Configuration
Tymber provides a centralized and reactive configuration management system. It allows components to declare their own configuration schema and react to configuration changes at runtime.
Usage
Components can subscribe to configuration by declaring a schema and a handler. This is typically done in the component's constructor.
Tymber uses JSON Schema for configuration validation.

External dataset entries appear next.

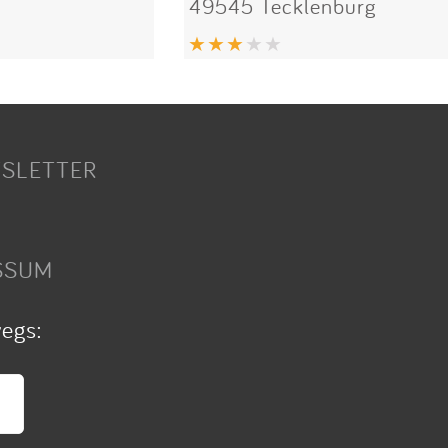
49545 Tecklenburg
SLETTER
SSUM
wegs:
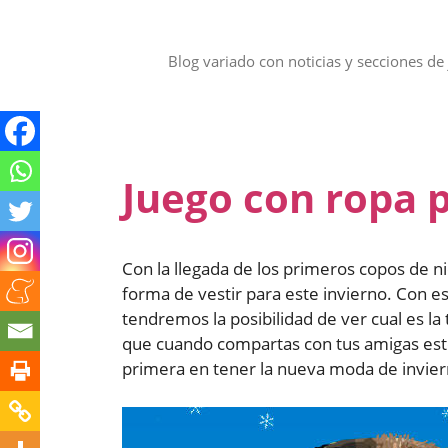
Saltar
al
contenido
Blog variado con noticias y secciones de 
Juego con ropa 
Con la llegada de los primeros copos de n
forma de vestir para este invierno. Con e
tendremos la posibilidad de ver cual es la
que cuando compartas con tus amigas este 
primera en tener la nueva moda de invier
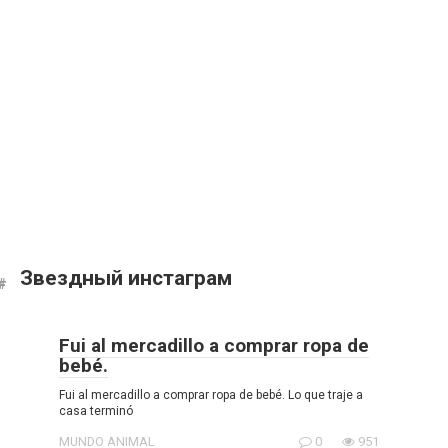
Звездный инстаграм
Fui al mercadillo a comprar ropa de
bebé.
Fui al mercadillo a comprar ropa de bebé. Lo que traje a
casa terminó
MUNDO ANIMAL
0
951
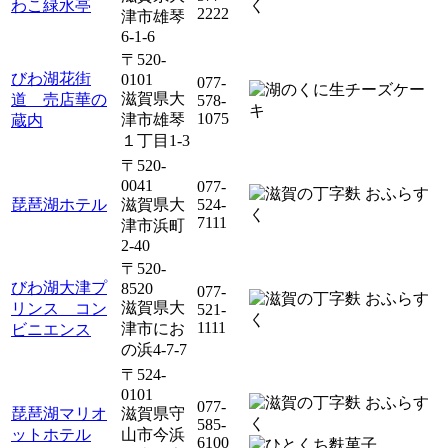
わこ緑水亭
2222
津市雄琴
6-1-6
〒520-
びわ湖花街
0101
077-
滋賀県大
道 売店華の
578-
1075
津市雄琴
蔵内
１丁目1-3
〒520-
0041
077-
琵琶湖ホテル
滋賀県大
524-
7111
津市浜町
2-40
〒520-
びわ湖大津プ
8520
077-
滋賀県大
リンス コン
521-
1111
津市にお
ビニエンス
の浜4-7-7
〒524-
0101
077-
琵琶湖マリオ
滋賀県守
585-
ットホテル
山市今浜
6100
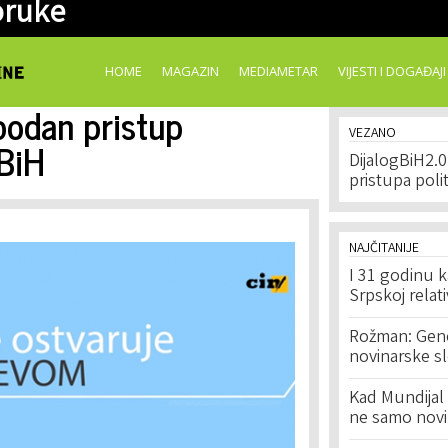
oruke
Skip to
main
content
HOME
MAGAZIN
MEDIAMETAR
VIJESTI I DOGAĐAJI
bodan pristup
VEZANO
BiH
DijalogBiH2.
pristupa polit
NAJČITANIJE
I 31 godinu k
Srpskoj relat
Rožman: Geno
novinarske s
Kad Mundijal 
ne samo novi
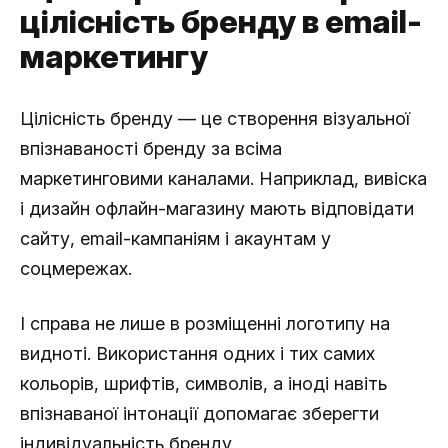
цілісність бренду в email-
маркетингу
Цілісність бренду — це створення візуальної
впізнаваності бренду за всіма
маркетинговими каналами. Наприклад, вивіска
і дизайн офлайн-магазину мають відповідати
сайту, email-кампаніям і акаунтам у
соцмережах.
І справа не лише в розміщенні логотипу на
видноті. Використання одних і тих самих
кольорів, шрифтів, символів, а іноді навіть
впізнаваної інтонації допомагає зберегти
індивідуальність бренду.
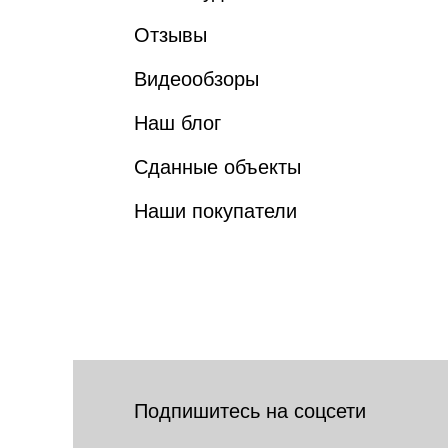
Отзывы
Видеообзоры
Наш блог
Сданные объекты
Наши покупатели
Подпишитесь на соцсети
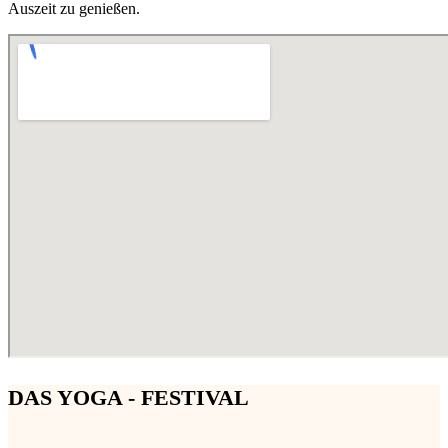
Auszeit zu genießen.
DAS YOGA - FESTIVAL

import { Component, INJECT, ConfigService } from "@tymber/core";
interface Config {
MY_SERVICE_API_URL: string;
MY_SERVICE_API_KEY: string;
}
export class MyService extends Component {
static [INJECT] = [ConfigService];
private config: Config = {
MY_SERVICE_API_URL: "",
MY_SERVICE_API_KEY: "",
};
constructor(configService: ConfigService) {
super();
configService.subscribe<Config>(
{
MY_SERVICE_API_URL: {
type: "string",
format: "uri",
},
MY_SERVICE_API_KEY: {
type: "string",
},
},
(config) => {
this.config = config;
},
);
}
async doSomething() {
// use this.config
}
}
When the application starts, ConfigService will:
- Collect all subscribed schemas.
- Fetch current values from the active configuration source.
- Validate values against the combined schema.
- Notify all subscribers with their specific configuration.
Configuration sources
Environment variables
By default, Tymber reads configuration from environment variables.
You can use it with the dotenv package (or Node.js built-in .env support) to load environment variables from a .env file.
Database
For more advanced needs, the @tymber/config module provides a database-backed implementation with versioning and encryption.